— START Entries supplied —
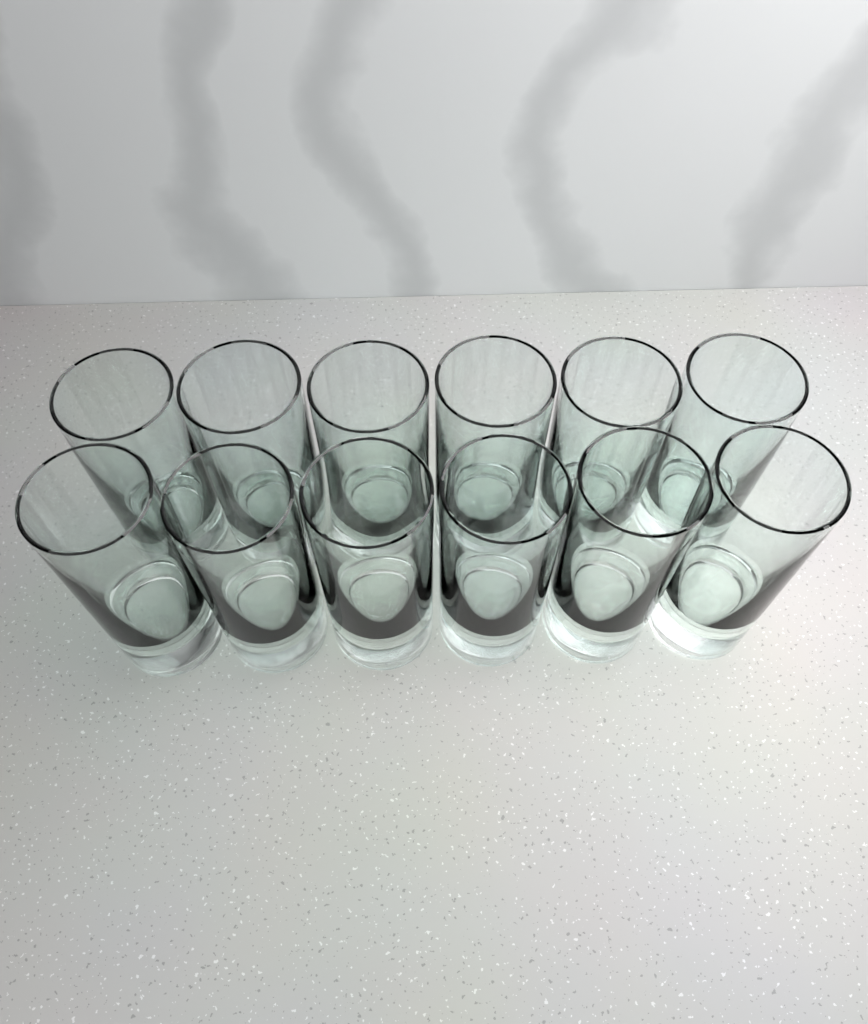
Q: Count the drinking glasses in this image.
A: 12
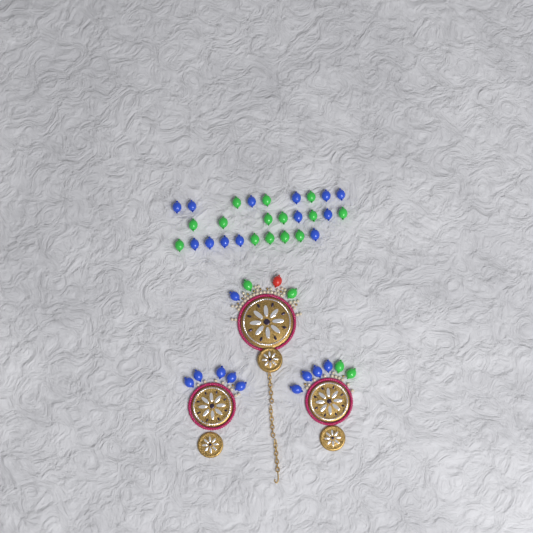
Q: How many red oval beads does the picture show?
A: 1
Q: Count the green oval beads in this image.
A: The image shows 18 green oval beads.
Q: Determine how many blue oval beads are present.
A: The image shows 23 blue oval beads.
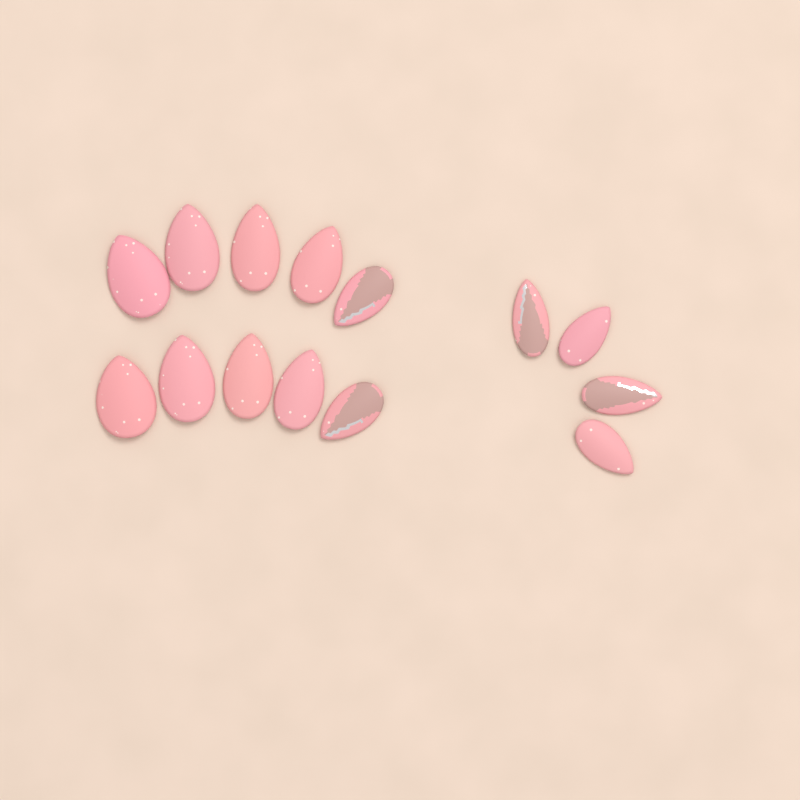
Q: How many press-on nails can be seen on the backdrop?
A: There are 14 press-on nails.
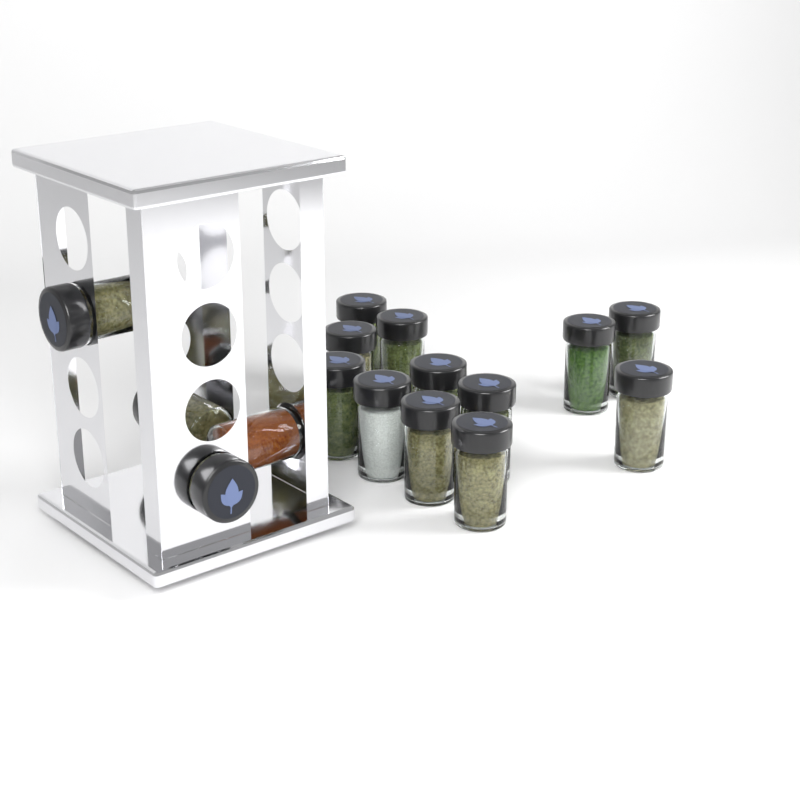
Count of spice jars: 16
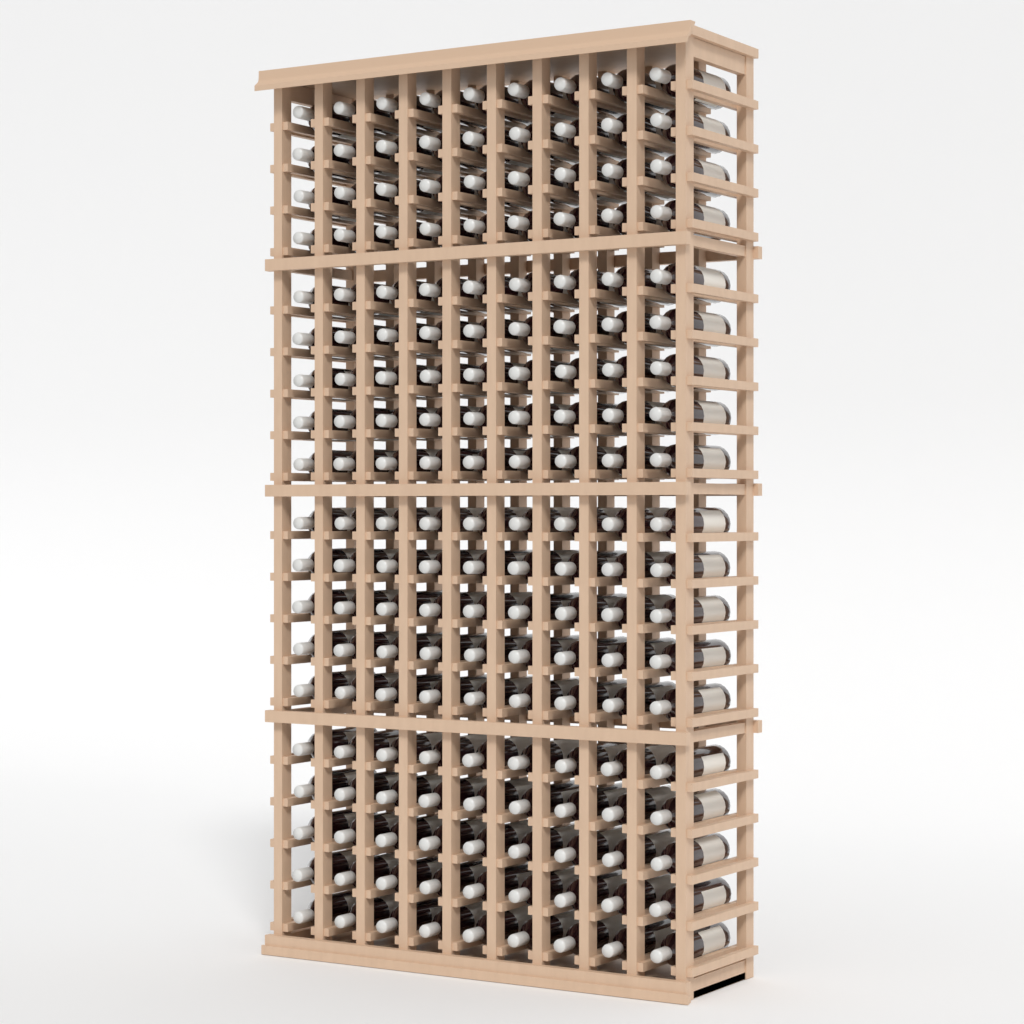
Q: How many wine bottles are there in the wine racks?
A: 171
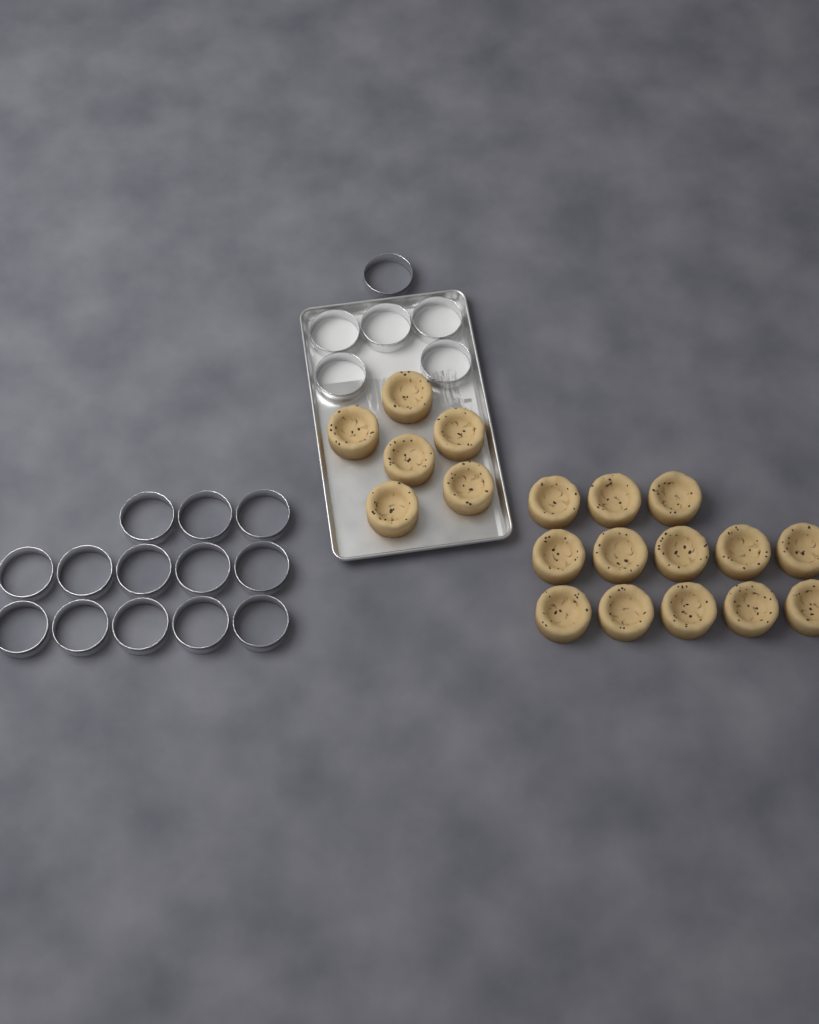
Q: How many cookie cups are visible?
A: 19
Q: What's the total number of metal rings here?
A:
— END Entries supplied —
## Work to be completed
Render the lines above as a JSON list of strings, one string per line, skipping blank lines and leaving out the picture lines.

## Correct result
[
  "Q: Count the drinking glasses in this image.",
  "A: 12",
  "Q: How many red oval beads does the picture show?",
  "A: 1",
  "Q: Count the green oval beads in this image.",
  "A: The image shows 18 green oval beads.",
  "Q: Determine how many blue oval beads are present.",
  "A: The image shows 23 blue oval beads.",
  "Q: How many press-on nails can be seen on the backdrop?",
  "A: There are 14 press-on nails.",
  "Count of spice jars: 16",
  "Q: How many wine bottles are there in the wine racks?",
  "A: 171",
  "Q: How many cookie cups are visible?",
  "A: 19",
  "Q: What's the total number of metal rings here?",
  "A:"
]